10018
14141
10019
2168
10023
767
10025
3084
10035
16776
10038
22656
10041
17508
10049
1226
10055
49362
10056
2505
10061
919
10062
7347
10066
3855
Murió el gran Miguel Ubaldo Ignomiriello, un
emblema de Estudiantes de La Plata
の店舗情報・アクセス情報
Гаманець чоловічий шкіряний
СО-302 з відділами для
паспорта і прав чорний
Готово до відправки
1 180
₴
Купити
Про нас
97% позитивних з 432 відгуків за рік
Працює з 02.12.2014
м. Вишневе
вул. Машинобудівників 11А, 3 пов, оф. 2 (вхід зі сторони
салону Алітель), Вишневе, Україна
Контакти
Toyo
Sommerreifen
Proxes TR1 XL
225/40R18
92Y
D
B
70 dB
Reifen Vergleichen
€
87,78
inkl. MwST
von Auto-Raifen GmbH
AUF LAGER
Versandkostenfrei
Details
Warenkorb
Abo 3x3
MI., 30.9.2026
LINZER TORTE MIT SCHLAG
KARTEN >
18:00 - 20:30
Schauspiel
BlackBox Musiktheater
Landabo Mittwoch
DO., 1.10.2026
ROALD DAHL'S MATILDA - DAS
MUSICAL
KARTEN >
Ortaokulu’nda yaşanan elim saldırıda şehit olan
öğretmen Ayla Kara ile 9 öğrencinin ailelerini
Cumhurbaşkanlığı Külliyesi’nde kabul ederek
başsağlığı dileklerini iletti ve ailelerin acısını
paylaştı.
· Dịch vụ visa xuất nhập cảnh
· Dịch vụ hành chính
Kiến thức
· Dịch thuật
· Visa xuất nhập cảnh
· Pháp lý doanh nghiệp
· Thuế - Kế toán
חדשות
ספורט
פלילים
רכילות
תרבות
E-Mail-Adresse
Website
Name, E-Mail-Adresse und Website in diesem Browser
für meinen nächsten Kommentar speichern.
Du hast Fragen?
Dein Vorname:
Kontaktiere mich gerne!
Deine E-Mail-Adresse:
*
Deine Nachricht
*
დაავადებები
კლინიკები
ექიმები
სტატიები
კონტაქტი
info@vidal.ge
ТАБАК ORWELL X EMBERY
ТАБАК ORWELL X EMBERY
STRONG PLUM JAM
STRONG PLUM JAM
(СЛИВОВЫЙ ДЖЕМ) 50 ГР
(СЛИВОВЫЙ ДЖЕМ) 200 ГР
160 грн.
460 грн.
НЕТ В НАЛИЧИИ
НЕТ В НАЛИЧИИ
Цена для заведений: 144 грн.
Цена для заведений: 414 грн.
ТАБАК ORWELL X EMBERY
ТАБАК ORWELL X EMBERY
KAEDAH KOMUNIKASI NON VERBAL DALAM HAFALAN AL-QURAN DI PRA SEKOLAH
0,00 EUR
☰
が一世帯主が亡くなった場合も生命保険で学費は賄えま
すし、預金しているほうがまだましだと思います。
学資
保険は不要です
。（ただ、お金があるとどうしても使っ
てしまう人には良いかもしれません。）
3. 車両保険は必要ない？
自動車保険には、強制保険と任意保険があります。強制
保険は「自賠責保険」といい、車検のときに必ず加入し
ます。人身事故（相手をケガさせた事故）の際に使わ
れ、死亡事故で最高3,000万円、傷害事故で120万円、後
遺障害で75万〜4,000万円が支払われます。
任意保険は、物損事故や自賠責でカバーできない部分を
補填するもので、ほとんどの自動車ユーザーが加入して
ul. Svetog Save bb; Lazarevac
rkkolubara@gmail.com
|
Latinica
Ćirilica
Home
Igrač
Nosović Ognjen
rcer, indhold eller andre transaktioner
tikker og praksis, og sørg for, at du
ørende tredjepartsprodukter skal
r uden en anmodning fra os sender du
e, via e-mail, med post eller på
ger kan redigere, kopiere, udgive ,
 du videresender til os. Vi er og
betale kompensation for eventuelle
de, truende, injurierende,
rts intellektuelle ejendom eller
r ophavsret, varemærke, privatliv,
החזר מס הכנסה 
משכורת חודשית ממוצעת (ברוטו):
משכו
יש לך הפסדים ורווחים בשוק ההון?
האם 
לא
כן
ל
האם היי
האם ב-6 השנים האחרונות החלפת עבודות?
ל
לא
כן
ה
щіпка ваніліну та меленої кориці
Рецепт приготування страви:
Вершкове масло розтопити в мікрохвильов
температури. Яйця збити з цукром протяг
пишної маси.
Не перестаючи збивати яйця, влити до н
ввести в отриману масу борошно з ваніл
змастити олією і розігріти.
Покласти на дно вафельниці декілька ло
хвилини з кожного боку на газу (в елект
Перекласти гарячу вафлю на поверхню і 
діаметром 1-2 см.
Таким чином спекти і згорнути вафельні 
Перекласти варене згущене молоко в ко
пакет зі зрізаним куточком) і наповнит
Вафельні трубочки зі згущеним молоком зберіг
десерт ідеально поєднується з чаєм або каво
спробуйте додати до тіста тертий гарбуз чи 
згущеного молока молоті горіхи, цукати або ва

==============================

REQUIRED ACTION: Search the records above for "cảnh" and copy every line that has it.

RESPONSE BELOW:
· Dịch vụ visa xuất nhập cảnh
· Visa xuất nhập cảnh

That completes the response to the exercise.